*Exercise goal*
Find the line containing "wrist: (292, 228)" in the entries; transcribe it and all remaining lines through the end, exactly as they appear, but not the pictures.

*Entries shown*
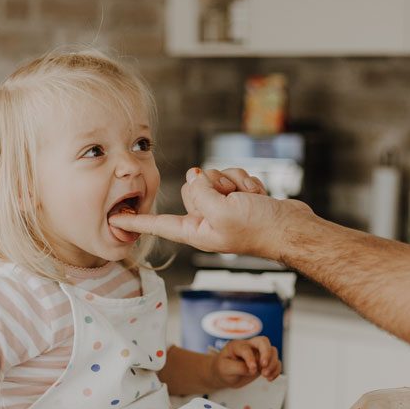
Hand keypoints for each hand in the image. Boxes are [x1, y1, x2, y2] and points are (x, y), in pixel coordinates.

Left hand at [108, 167, 315, 259]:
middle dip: (213, 186)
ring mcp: (222, 209)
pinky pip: (230, 178)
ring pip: (212, 179)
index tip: (116, 220)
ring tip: (247, 199)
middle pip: (191, 189)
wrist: (292, 228)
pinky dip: (244, 181)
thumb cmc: (260, 228)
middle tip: (232, 199)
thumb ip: (201, 192)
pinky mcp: (237, 198)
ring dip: (231, 182)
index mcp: (196, 232)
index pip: (159, 224)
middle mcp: (205, 221)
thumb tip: (196, 176)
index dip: (138, 220)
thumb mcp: (222, 210)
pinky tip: (256, 195)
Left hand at [212, 337, 281, 388]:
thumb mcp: (225, 369)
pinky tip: (270, 379)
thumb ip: (238, 368)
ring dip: (272, 364)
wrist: (225, 374)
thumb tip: (254, 370)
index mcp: (237, 345)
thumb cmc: (223, 369)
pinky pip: (276, 362)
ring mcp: (258, 353)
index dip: (250, 358)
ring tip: (265, 376)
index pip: (246, 348)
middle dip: (267, 353)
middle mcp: (249, 346)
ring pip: (272, 351)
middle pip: (263, 341)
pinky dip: (276, 370)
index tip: (252, 369)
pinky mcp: (264, 362)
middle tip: (264, 366)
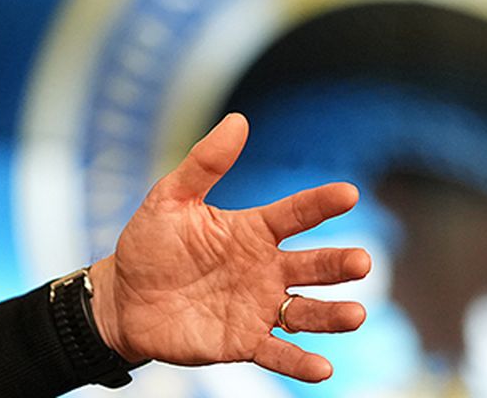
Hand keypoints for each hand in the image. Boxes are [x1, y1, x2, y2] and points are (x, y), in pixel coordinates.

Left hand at [89, 113, 369, 382]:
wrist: (124, 298)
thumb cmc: (150, 244)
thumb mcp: (170, 198)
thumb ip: (205, 163)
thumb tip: (238, 120)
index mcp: (251, 231)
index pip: (294, 214)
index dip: (320, 204)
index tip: (348, 193)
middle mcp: (265, 269)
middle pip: (312, 266)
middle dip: (338, 264)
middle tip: (362, 261)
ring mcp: (258, 307)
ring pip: (306, 312)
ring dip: (332, 315)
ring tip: (356, 314)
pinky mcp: (244, 343)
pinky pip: (278, 353)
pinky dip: (300, 362)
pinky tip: (322, 367)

*Response below*
wrist: (292, 228)
pinky dip: (244, 181)
thumb cmc: (260, 228)
middle tip: (232, 199)
thumb ip: (201, 192)
pinky mcp: (237, 198)
ring dip: (231, 182)
index mcp: (196, 232)
index pip: (159, 224)
middle mcp: (205, 221)
thumb tip: (196, 176)
index dip: (138, 220)
thumb mcp: (222, 210)
pinky tip: (256, 195)
Left hand at [212, 337, 281, 388]:
thumb mcp: (225, 369)
pinky tip: (270, 379)
thumb ip: (238, 368)
ring dip: (272, 364)
wrist: (225, 374)
thumb tip: (254, 370)
index mcp: (237, 345)
thumb cmc: (223, 369)
pinky pip: (276, 362)
ring mcp: (258, 353)
index dip: (250, 358)
ring tip: (265, 376)
index pip: (246, 348)
middle dip: (267, 353)
middle mcp: (249, 346)
ring pip: (272, 351)
middle pip: (263, 341)
pinky dip: (276, 370)
index tip: (252, 369)
pinky mcp: (264, 362)
middle tip: (264, 366)
Hand keypoints for each hand in the image. Boxes are [x1, y1, x2, y2] and points are (x, y), in pixel coordinates.

Left hand at [89, 113, 369, 382]:
wrist: (124, 298)
thumb cmc: (150, 244)
thumb mcp: (170, 198)
thumb ip: (205, 163)
thumb tip: (238, 120)
index mcp: (251, 231)
index pip: (294, 214)
index dip: (320, 204)
index tip: (348, 193)
middle mcp: (265, 269)
middle pip: (312, 266)
middle dip: (338, 264)
middle tip: (362, 261)
ring mcp: (258, 307)
ring pip: (306, 312)
ring dip: (332, 315)
ring tip: (356, 314)
pinky mcp: (244, 343)
pinky pip: (278, 353)
pinky dip: (300, 362)
pinky tip: (322, 367)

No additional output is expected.